** Opening Text block **

The writing was on the wall. Algorithms and artificial intelligence are set to change or eventually replace an enormous swath of the labor force — including your friendly neighborhood securitization banker.

The interest (or anxiety) around applying artificial intelligence, data science and machine learning to financial services was evident in the programming of the three day event. 

The conference featured an entire track of panels dubbed the 'Innovation Institute', meant to showcase developments in blockchain, electronic trading and the broad move toward digitization and automation of financial markets. Especially automation.

The talks culminated in a keynote address from former White House chief of staff Denis McDonough, followed by a panel of big data and machine learning experts.

“The transition we’re seeing in the application of artificial intelligence is from its initial application in mechanization of tasks to now being a decision automation tool and a mechanism for scaling human decisions,” said Matthew Sigelman, CEO of labour market analytics firm Burning Glass.

Speakers on the panel seemed to be treading lightly. Words like “enhance” and “amplify” were used to describe the potential benefits of AI and machine learning.

** Closing Text block **
** Opening The input block **

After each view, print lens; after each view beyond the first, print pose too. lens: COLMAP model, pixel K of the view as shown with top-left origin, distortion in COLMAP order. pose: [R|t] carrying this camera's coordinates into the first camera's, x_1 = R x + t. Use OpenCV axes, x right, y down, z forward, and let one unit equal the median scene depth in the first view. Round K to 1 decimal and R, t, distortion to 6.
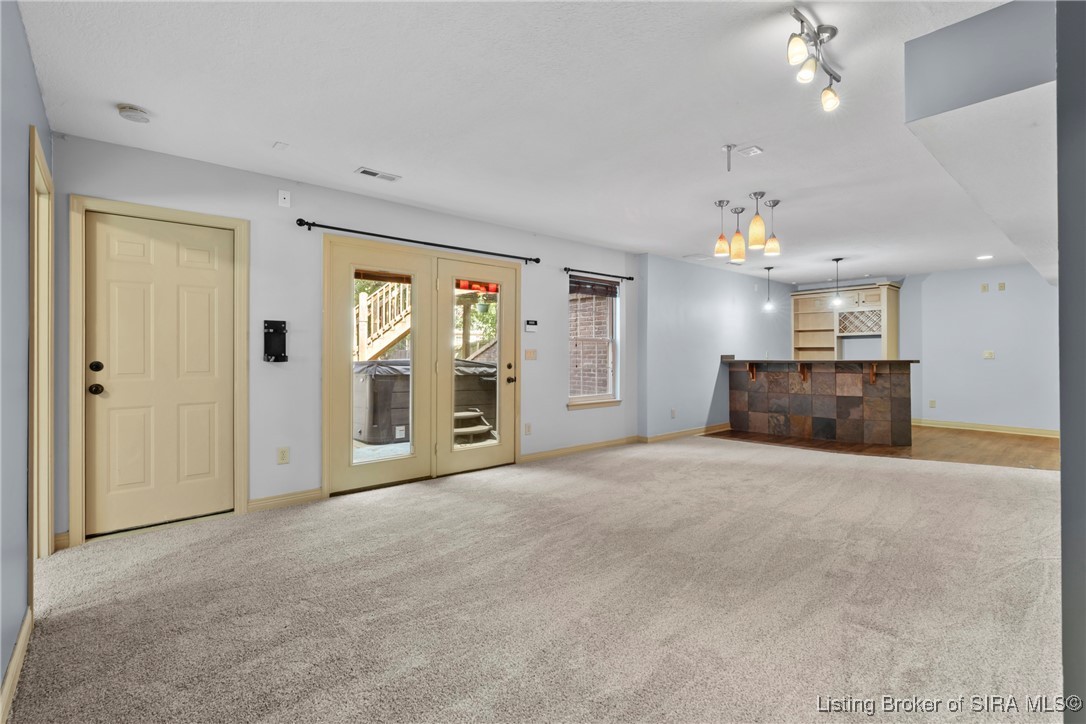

** Closing The input block **
** Opening The input block **

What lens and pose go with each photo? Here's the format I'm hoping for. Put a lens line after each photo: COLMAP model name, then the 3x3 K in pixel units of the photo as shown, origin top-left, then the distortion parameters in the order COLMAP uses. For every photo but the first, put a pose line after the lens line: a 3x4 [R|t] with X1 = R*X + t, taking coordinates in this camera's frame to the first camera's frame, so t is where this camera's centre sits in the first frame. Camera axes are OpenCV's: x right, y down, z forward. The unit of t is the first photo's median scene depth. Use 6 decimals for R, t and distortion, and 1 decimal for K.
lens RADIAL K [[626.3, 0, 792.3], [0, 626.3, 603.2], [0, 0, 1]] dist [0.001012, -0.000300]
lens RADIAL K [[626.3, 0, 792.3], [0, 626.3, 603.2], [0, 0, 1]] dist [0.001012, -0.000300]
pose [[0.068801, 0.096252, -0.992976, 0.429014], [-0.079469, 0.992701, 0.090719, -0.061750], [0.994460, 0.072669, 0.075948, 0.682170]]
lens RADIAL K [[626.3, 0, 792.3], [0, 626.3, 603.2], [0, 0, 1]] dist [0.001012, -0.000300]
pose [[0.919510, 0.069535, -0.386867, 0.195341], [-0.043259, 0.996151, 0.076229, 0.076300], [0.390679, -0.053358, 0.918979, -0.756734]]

** Closing The input block **
** Opening The input block **

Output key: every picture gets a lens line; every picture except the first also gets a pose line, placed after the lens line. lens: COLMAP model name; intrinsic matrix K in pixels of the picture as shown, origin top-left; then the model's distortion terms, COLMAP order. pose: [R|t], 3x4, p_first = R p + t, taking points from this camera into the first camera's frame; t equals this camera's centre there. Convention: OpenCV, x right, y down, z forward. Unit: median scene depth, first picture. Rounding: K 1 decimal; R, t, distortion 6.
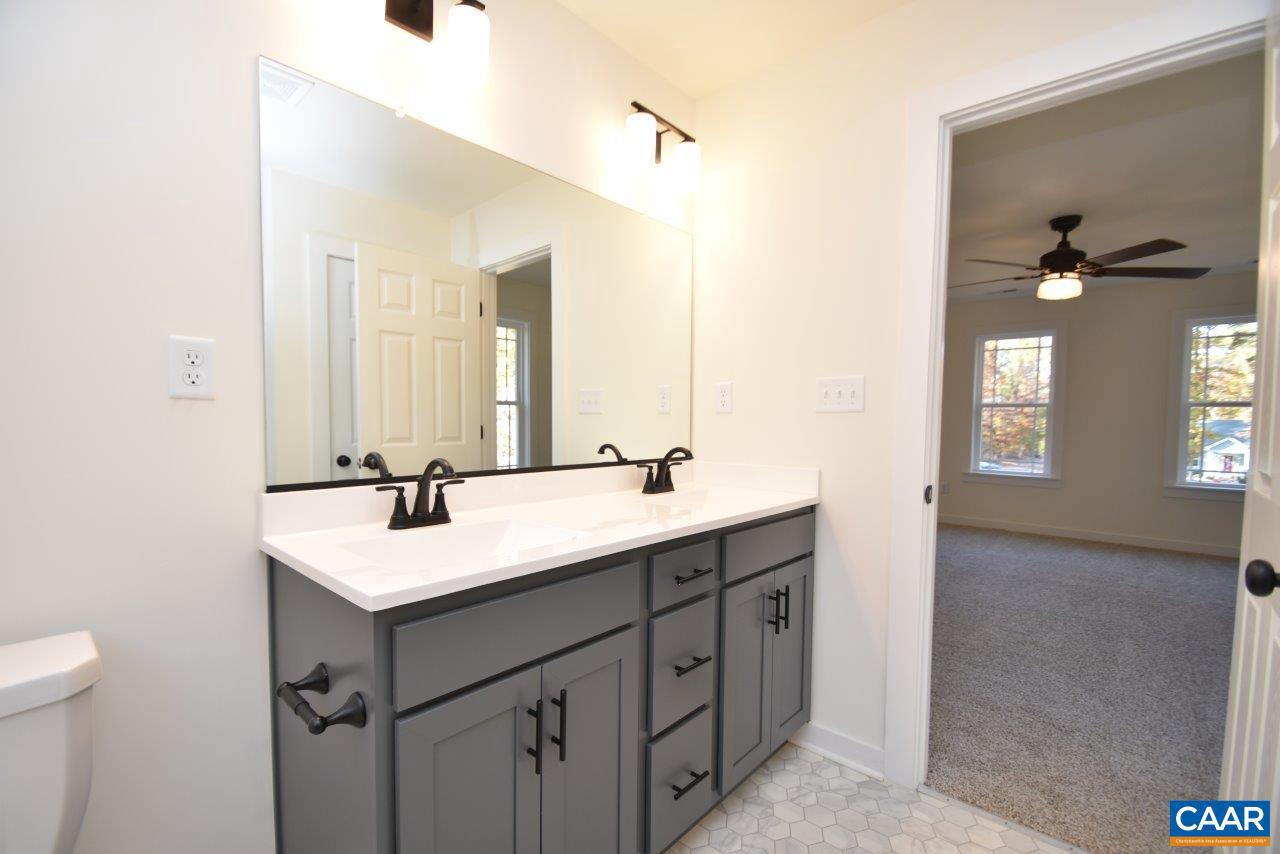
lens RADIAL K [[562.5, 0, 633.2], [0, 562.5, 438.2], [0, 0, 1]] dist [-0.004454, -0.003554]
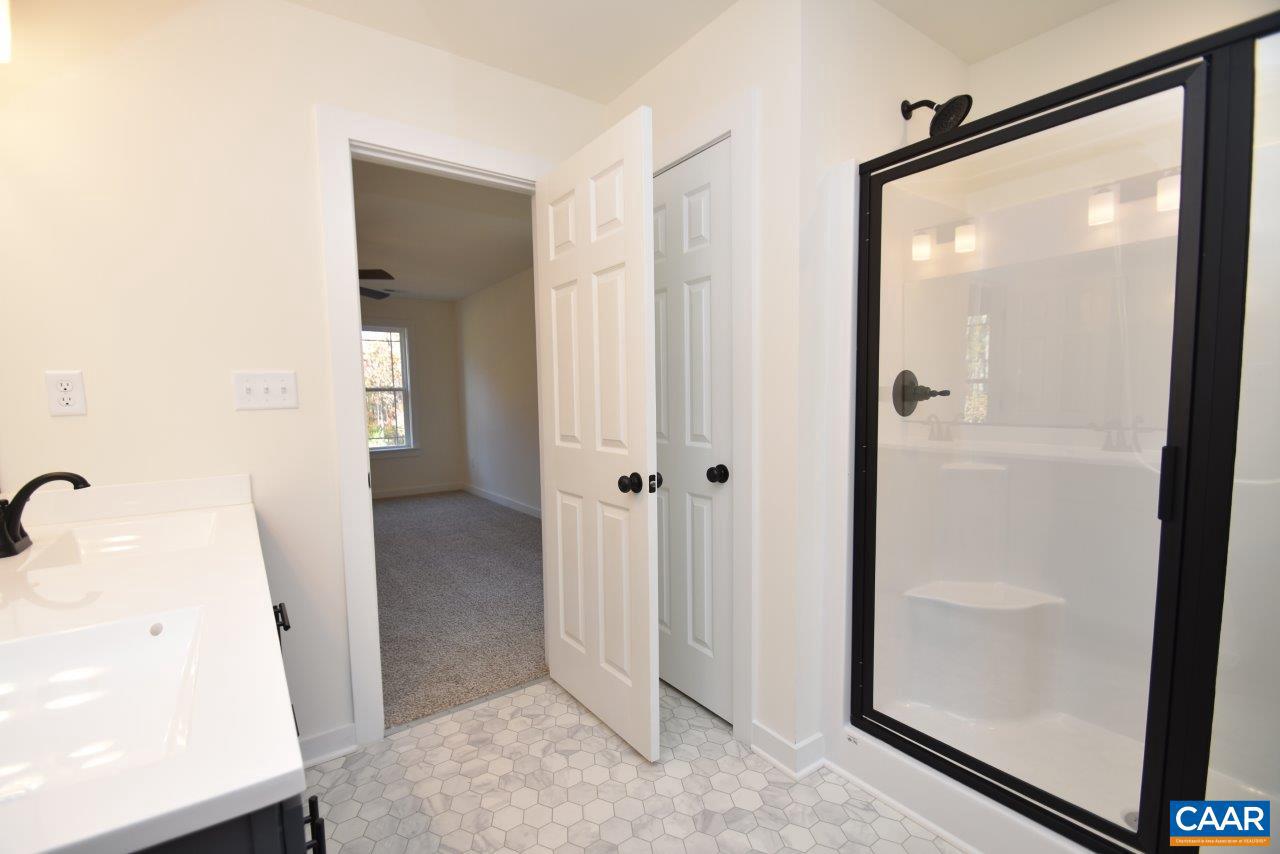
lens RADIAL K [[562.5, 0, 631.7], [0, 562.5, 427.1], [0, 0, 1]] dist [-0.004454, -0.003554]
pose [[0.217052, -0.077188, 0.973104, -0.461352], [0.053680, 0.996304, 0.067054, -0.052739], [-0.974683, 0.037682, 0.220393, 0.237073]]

** Closing The input block **

* [Parts of the exercise]:
- A) Echo the part of the finance article between "The interest (or" and "three day event.", inclusive.
- B) Duplicate the lines of the rows between the lines holding "What lens and" and "-0.053358, 0.918979, -0.756734]]", inclusive.
The finance article and the rows are unrelated to each other.

* [Exercise results]:
- A)
The interest (or anxiety) around applying artificial intelligence, data science and machine learning to financial services was evident in the programming of the three day event.

- B)
What lens and pose go with each photo? Here's the format I'm hoping for. Put a lens line after each photo: COLMAP model name, then the 3x3 K in pixel units of the photo as shown, origin top-left, then the distortion parameters in the order COLMAP uses. For every photo but the first, put a pose line after the lens line: a 3x4 [R|t] with X1 = R*X + t, taking coordinates in this camera's frame to the first camera's frame, so t is where this camera's centre sits in the first frame. Camera axes are OpenCV's: x right, y down, z forward. The unit of t is the first photo's median scene depth. Use 6 decimals for R, t and distortion, and 1 decimal for K.
lens RADIAL K [[626.3, 0, 792.3], [0, 626.3, 603.2], [0, 0, 1]] dist [0.001012, -0.000300]
lens RADIAL K [[626.3, 0, 792.3], [0, 626.3, 603.2], [0, 0, 1]] dist [0.001012, -0.000300]
pose [[0.068801, 0.096252, -0.992976, 0.429014], [-0.079469, 0.992701, 0.090719, -0.061750], [0.994460, 0.072669, 0.075948, 0.682170]]
lens RADIAL K [[626.3, 0, 792.3], [0, 626.3, 603.2], [0, 0, 1]] dist [0.001012, -0.000300]
pose [[0.919510, 0.069535, -0.386867, 0.195341], [-0.043259, 0.996151, 0.076229, 0.076300], [0.390679, -0.053358, 0.918979, -0.756734]]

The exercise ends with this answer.